The text you linked to actually says that the SVE was developed cooperatively by Fujitsu and ARM, without, however, going into details about who did what.

numpad0 · on June 23, 2020

There are words floating that A64fx is basically a SPARC with ARM ISA without much ARM IP in it, no idea how accurate but intriguing

leeter · on June 22, 2020

So looking at anandtech's breakdown the CPUs are closer to a knights landing 'CPU/GPU' than a traditional CPU (currently). They also have a ton of HBM2 right next to the dies so this should be insanely fast as they can feed those cores very very quickly regardless of how fast each core is by clock and pipeline. That should massively reduce stalls.

stephencanon · on June 22, 2020

The "traditional CPU" portion of the core is a bit more capable than KNL, but yeah, that's roughly accurate.

leeter · on June 22, 2020

Oh agreed, but honestly what makes this so interesting is how tuned it is. I'm honestly surprised we haven't seen Intel or AMD ship an HPC CPU with on package HBM2 yet.

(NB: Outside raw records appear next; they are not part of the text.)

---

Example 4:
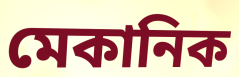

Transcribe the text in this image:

মেকানিক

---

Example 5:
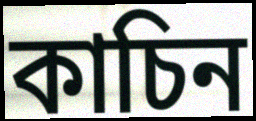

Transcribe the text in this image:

কাচিন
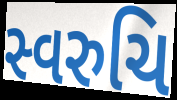
સ્વરુચિ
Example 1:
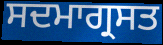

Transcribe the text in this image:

ਸਦਮਾਗ੍ਰਸਤ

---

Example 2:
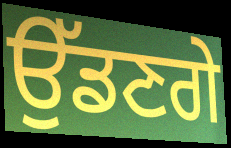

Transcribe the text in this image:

ਉੱਡਣਗੇ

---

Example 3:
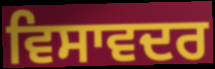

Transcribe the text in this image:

ਵਿਸਾਵਦਰ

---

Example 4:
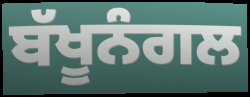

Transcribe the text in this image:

ਬੱਖੂਨੰਗਲ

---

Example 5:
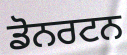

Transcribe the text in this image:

ਡੋਨਰਟਨ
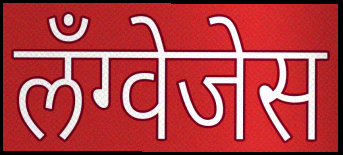
लँग्वेजेस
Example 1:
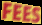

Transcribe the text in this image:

FEES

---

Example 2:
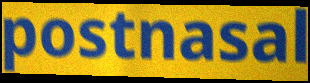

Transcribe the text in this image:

postnasal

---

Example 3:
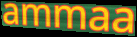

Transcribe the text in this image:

ammaa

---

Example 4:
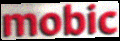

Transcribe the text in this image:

mobic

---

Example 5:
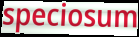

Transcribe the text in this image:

speciosum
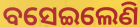
ବସେଇଲେଣି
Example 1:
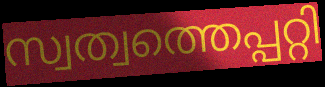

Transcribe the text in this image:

m_mueller · on June 23, 2020

Besides FLOP/Watt what's also very interesting here is the FLOP/Byte ratio (memory bandwidth). It has kept the same balance as K computer, i.e. is geared at scientific workloads and not just benchmarks (duh, just worth pointing out here as it makes this machine quite special especially compared to Xeon based clusters - Intel IMO has dropped the ball on bandwidth since the last 5 years or so).

gnufx · on June 22, 2020

As an early user of KNL, I don't get the "GPU" bit. KNL runs normal x86_64 code and doesn't look that much different to the AMD Interlagos systems I once used apart from the memory architecture.

leeter · on June 22, 2020

It comes from the fact that KNL came from Larrabee which was actually developed as a GPU initially (and even ran games... sort of) but was never actually released. The next revision of that was the Xeon Phi chips you used. So the connection is "Lots of small cores with lots of high bandwidth ram" although these cores are definitely superscalar where Larrabee and derivatives were not really.

https://en.wikipedia.org/wiki/Xeon_Phi https://en.wikipedia.org/wiki/Larrabee_(microarchitecture)

gnufx · on June 22, 2020

Sure, but people don't normally think of "GPU" in this context as just runs all your x86_64 code.

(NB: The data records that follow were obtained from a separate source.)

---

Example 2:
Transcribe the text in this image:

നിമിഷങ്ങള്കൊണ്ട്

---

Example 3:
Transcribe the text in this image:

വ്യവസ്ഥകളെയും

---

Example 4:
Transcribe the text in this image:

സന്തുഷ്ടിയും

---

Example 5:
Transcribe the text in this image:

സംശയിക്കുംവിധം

ViralBShah · on June 22, 2020

That's pretty cool! That probably means that applications will have an easier time. Looks like it has 512-bit SIMD.

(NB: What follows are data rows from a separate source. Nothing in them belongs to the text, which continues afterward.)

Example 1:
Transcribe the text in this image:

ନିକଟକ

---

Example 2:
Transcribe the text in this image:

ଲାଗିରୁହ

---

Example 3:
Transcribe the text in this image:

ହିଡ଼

I wonder what BLAS they are using, and if the contributions are open sourced.

gnufx · on June 22, 2020

(SVE isn't 512-bit SIMD like AVX512.) I don't know what BLAS they're using, though I know they've long worked on their own, but BLIS has gained SVE support recently, for what it's worth.

floatboth · on June 22, 2020

SVE is whatever width the chip designer wants, Fujitsu's implementation is 512-bit according to AnandTech

gnufx · on June 22, 2020

I know, but it's different apart from coming in different hardware widths, as ARM techies will gush.

jabl · on June 23, 2020

Yes, SVE, like the RISC-V vector extension, is a "real" vector ISA, with things like vector length register (no need for a scalar loop epilog), scatter/gather memory ops for sparse matrix work, mask registers for if-conversion, looser alignment requirements (no/less need for loop prologues).

That being said, apart from becoming wider, AVX-NNN has also gotten more "real" vector features with every generation. The difference might not be as huge anymore.

d_tr · on June 22, 2020

I am really happy to have come across this post, mainly due to this fact.